**SUPPLIED PASSAGE:**

The Sarabite: Towards an Aesthetic Christianity

There is a continuous attraction, beginning with God, going to the world, and ending at last with God, an attraction which returns to the same place where it began as though in a kind of circle. -Marsilio Ficino

Wednesday, November 14, 2007

On the Church and Language


Or: On Pizza, Beer, Machine Guns, Transliterated Greek Words, Argentine Sedevacantism, Taxi Cabs and Other Attractions of My Theological Freak Show

Sometimes I think that there is no such thing as Roman Catholicism. Rather, there are Roman Catholicisms. My religious experiences with Mexicans and Argentines seem so far removed from any conversations about religion that I have in this country among "non-Latins". There is an antiseptic, dry quality to everything that is said in the United States about the Roman Catholic Church. This quality even penetrates to the fringes and extremes of any Catholic phenomenon in this country.

When we were occasionally let out of seminary in Argentina, I would sometimes be able to go into the actual city of Buenos Aires to see the sights and take a break from the usual diet of gruel and water. A few times, I went out with my best friend Nico, another bohemian who had no business being an SSPX seminarian, to spread clerical terror in the land of the porteños. One of my favorite things to do was to go to San Telmo, the old part of the city, and have some beer and pizza. Now, Argentine pizza is different from the pizza we have here: it is much less greasy, the crust is thicker, and it has less of a sense of being a type of fast food. And it goes wonderfully with a nice Argentine beer.

**SOURCE MATERIAL:**
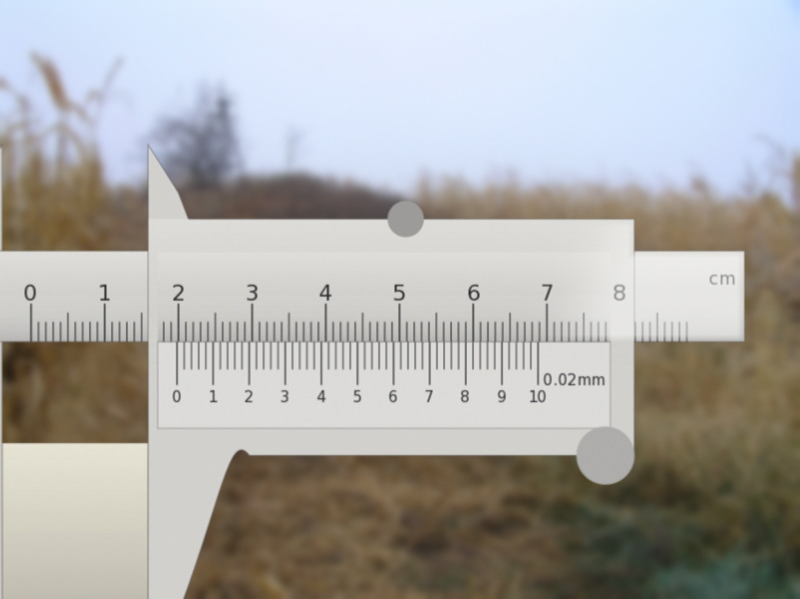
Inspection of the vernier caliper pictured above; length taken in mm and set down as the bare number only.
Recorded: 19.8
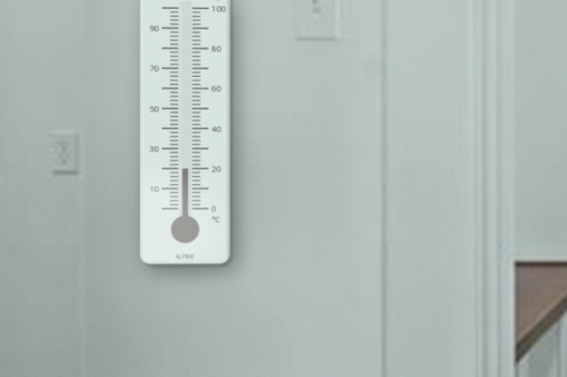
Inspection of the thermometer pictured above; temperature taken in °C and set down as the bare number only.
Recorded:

**WHAT TO WORK ON:**
a – In the blog post on the Church and language, which part of Buenos Aires did the writer like to visit for beer and pizza?
b – Continue the blog post on the Church and language, beginning right after its last sentence.

**RESULTS FOR THE EXERCISE:**
a – San Telmo, the old part of the city.

b –
During many of these conversations, Nico would fill me in on all of the ins and outs of Argentine Roman Catholic traditionalism. One thing you have to understand is that Argentines become traditionalists for an entirely different set of reasons than Americans do. For them, it is more an issue of political ideology than anything else. Nico would tell me about how his family had a friend who though always a civilian, still found a way to participate in all of the coup d'etats from Peron's first fall in 1955 onward. (I think he said that this man had a jeep with a mounted machine gun on the back in his private garage.) These were the type of people who became traditionalist: people who thought the Patria was going to hell in a handbasket and that the Masons and those hijos de p%#a leftist bishops were spreading Marxism in the pews.

Like all Catholic traditionalism, there were factions, and among those factions, there were many sedevacantists. (Indeed, the seminary at La Reja divided in two during the early 1990's, with the old rector and many seminarians who held the sedevacantist position leaving in order to form their own seminary. They are still kicking around somewhere at the foot of the Andes.) Nico told me once that there was a type of sedevacantists who often never went to Mass at all, sort of like the Old Believers in Russia:

"Son disandristas", he said.

Disandrists, he explained, are followers of the great Argentine classical philologist Carlos Alberto Disandro (pictured above), and unlike the vast majority of sedevacantists, his objections to the legitimacy of the Roman Church coming out of Vatican II centered not just on Thomistic arguments, but on his readings of the Greek Fathers of the Church. Admittedly, this was all just a cover-up for his pseudo-fascism and anti-Semitism, but some of the reasons he gave were rather fascinating. And, hey, even a stopped clock is right twice a day. And while I was there, I read the polemics of the SSPX against Disandro saying that his ideas bordered on Gnosticism and crypto-paganism.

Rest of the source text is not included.